井の中の蛙大海を知らず。
ということわざがある。小集団の中では高い知識や能力でも、集団の外、つまり世の中に出ればたいしたことはない。だらか小集団の中で調子に乗らないほうがいい。そういった意味で使われることが多い言葉である。
しかし、実際は逆のことの方が多いのではないか。井の中にいるから、自分の能力を過小評価してしまうこと。世の中で見れば高い能力でも、自分が所属する小集団の中では平均的な能力であり、中途半端な能力だと思い込むこと。こういった状況の方が多いのではないか。井の中の蛙、大海を知って、もっと自信を持っていい。今週はそんな気づきである。
出来事
今週、社外の方の仕事を手伝う機会があった。Excelで表を作るのだけど、計算が少しだけ複雑なところがある。確かにパソコンが苦手な人がやるには苦労しそうな作業だ。
僕は普段から仕事でExcelを使い慣れている。話を聞いて割と簡単にできそうな感触をもち、すぐに作業に取り掛かった。計算が複雑なところはインターネットでExcel関数を調べつつ、計算式を組み立てる。計算式が出来上がれば、その式をコピーして表を作る。最後は表を装飾し、見た目を整える。作業時間にして15分程度である。その表を提出すると「何か魔法でも使ったのか」というほど驚き、喜んでもらえた。
強みとは、ほんの少しの得意
会社にいると、自分の本来の価値はわかりにくくなる。専門的な集団に所属するほど、自分の得意は埋もれるように感じる。しかし、その中でもほんの少しだけ、得意と感じられるところがある。

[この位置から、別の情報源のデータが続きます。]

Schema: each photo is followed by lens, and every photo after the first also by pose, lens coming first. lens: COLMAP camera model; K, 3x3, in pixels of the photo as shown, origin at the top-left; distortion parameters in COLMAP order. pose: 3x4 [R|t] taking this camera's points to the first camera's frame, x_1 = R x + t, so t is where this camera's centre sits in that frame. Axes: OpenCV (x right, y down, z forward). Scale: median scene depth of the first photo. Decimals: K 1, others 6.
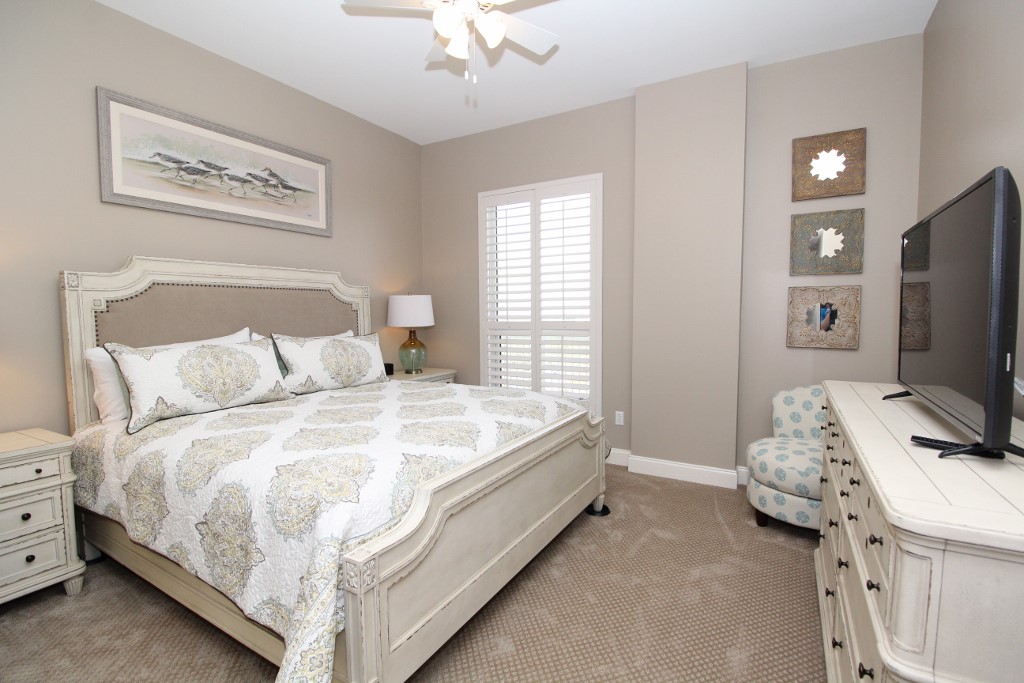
lens RADIAL K [[466.3, 0, 510.0], [0, 466.3, 343.2], [0, 0, 1]] dist [-0.016097, -0.004623]
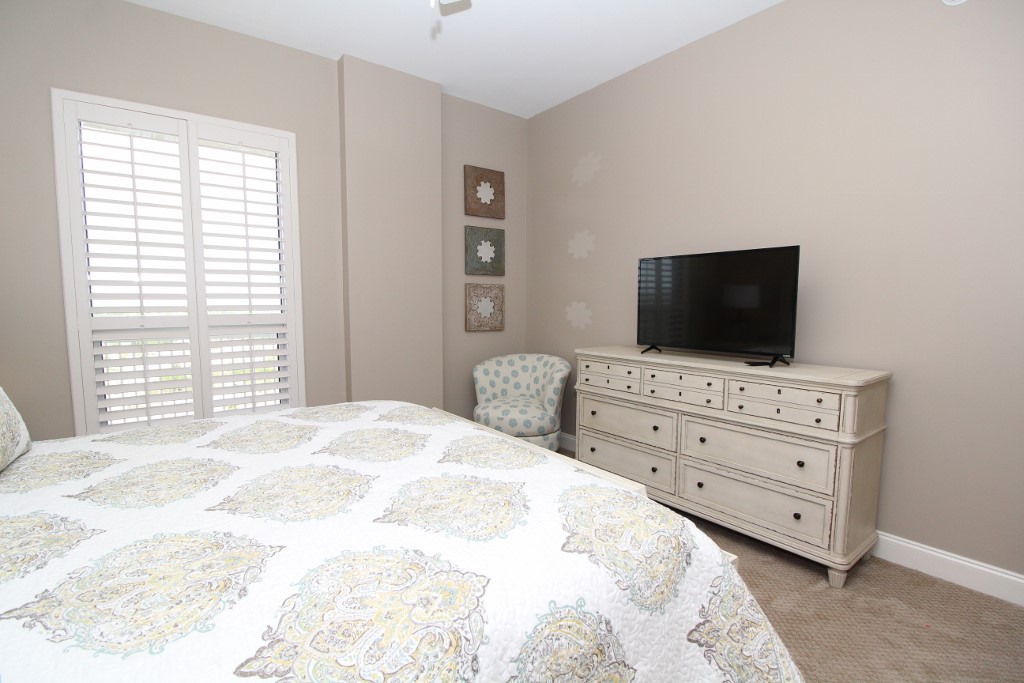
lens RADIAL K [[466.3, 0, 510.0], [0, 466.3, 340.9], [0, 0, 1]] dist [-0.016097, -0.004623]
pose [[0.369039, -0.069565, 0.926807, -0.554372], [0.058130, 0.996970, 0.051685, -0.024928], [-0.927594, 0.034801, 0.371964, 0.443618]]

例えば、僕はものごとを細部まで理解したいという性格で、内側でどのような計算が行われているのかわからない市販のシミュレーションソフトを使うのが好きではない。だから専門の光学設計では、Excelで光学シミュレーションや、光学設計するための計算シートを自分でつくる。式を組み立てて、わかりやすく表現することは、社内でもほんの少しだけ得意だと思っている能力だ。そしてこれは、きっと会社の外では“できる”部類に入る能力なのだろう。
“逆”井の中の蛙
こういう「“逆”井の中の蛙」となっていることは誰にでもあるのだと思う。社内で少しだけ情報をまとめるのが上手。少しだけ資料を用いた説明が上手。少しだけ相手の意図をくみ取るコミュニケーションが上手。少しだけチーム運営が上手。こうした小集団の中で「ほんの少しだけ上手かも」と思える能力こそ、強みであり、才能であり、誰かの役に立てる能力なのだ。
4年くらい前、静岡の漁港で釣りをしていたときのこと。全く釣れず、「このまま手ぶらで帰ることになるな」と思っていたら、見かねた漁師さんが30cmほどのソーダガツオを2本くれたことがある。「ほれ、これ持っていけ」とライトな感じで。
こちらとしては、釣ったこともない大きな魚だったので、「こんなに大きいの良いんですか?」という感じだったのだが、その漁師さんにとっては、取るに足らないことだったのだろう。
自分にとって取るに足らない、何気ないことでも、他の人にとっては助けになることがある。自分の得意が他の人の苦手を補えることは、身近なところにも転がっている。だから、まずは少しだけ、自分のできることを井戸の外で表現してみるといい。